Pasien juga perlu mengetahui gejala dan tata laksana awal hipoglikemia. Gejala hipoglikemia antara lain pusing, keringat dingin, hingga penurunan kesadaran. Apabila kadar glukosa darah kurang dari 70 mg/dL, pasien tetap harus waspada walaupun merasa tidak mengalami gejala. Pasien yang berisiko, sebaiknya selalu membawa sumber karbohidrat untuk berjaga-jaga.
Kesimpulan
Pada prinsipnya, pemberian glukosa baik melalui rute oral, sublingual, buccal atau kombinasi oral dan buccal dapat diterapkan untuk pertolongan pertama pada kasus hipoglikemia. Namun, pemberian glukosa melalui rute sublingual, buccal, kombinasi oral-buccal belum direkomendasikan karena bukti klinis yang belum memadai. Hanya pemberian glukosa melalui rute oral saja yang telah direkomendasikan oleh pedoman saat ini untuk penatalaksanaan kasus hipoglikemia tanpa penurunan kesadaran.

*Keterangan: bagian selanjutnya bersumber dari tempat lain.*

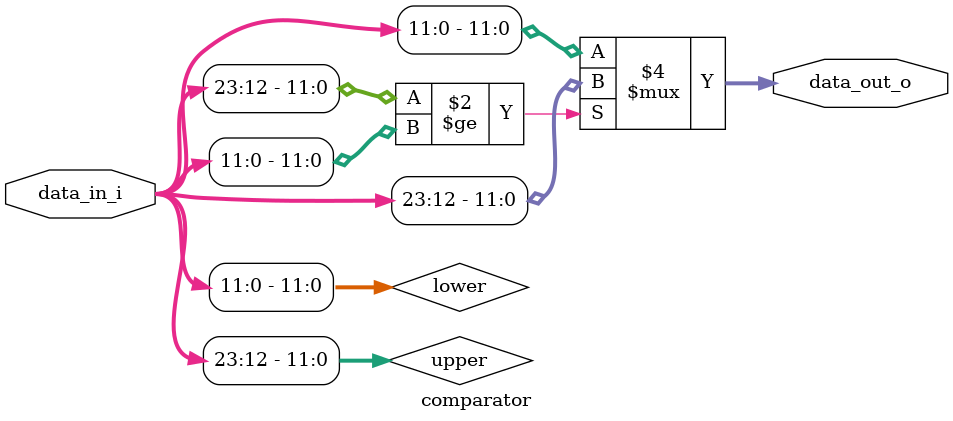
<source format=v>
module comparator (
	input wire signed [23:0] data_in_i,
	output reg signed [11:0] data_out_o
);
	// Convert two 12-bit parts to signed values for comparison
	wire signed [11:0] upper;
	wire signed [11:0] lower;
	assign upper  = data_in_i[12+:12];
	assign lower = data_in_i[0+:12];
	
	always @(*) begin
		if (upper >= lower)
			data_out_o = upper;
		else
			data_out_o = lower;
	end
endmodule
</source>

Pada pemberian glukosa rute oral, pasien diinstruksikan untuk mengunyah atau menelan sediaan glukosa atau meminum larutan yang mengandung glukosa. Pasien diberikan glukosa dalam bentuk tablet, gula meja, permen, atau jus buah manis.
Pada pasien dan keluarga pasien yang berisiko mengalami hipoglikemia, perlu diedukasi tanda-tanda hipoglikemia dan apa yang dapat dilakukan di rumah. Gejala hipoglikemia antara lain pusing, keringat dingin, hingga penurunan kesadaran.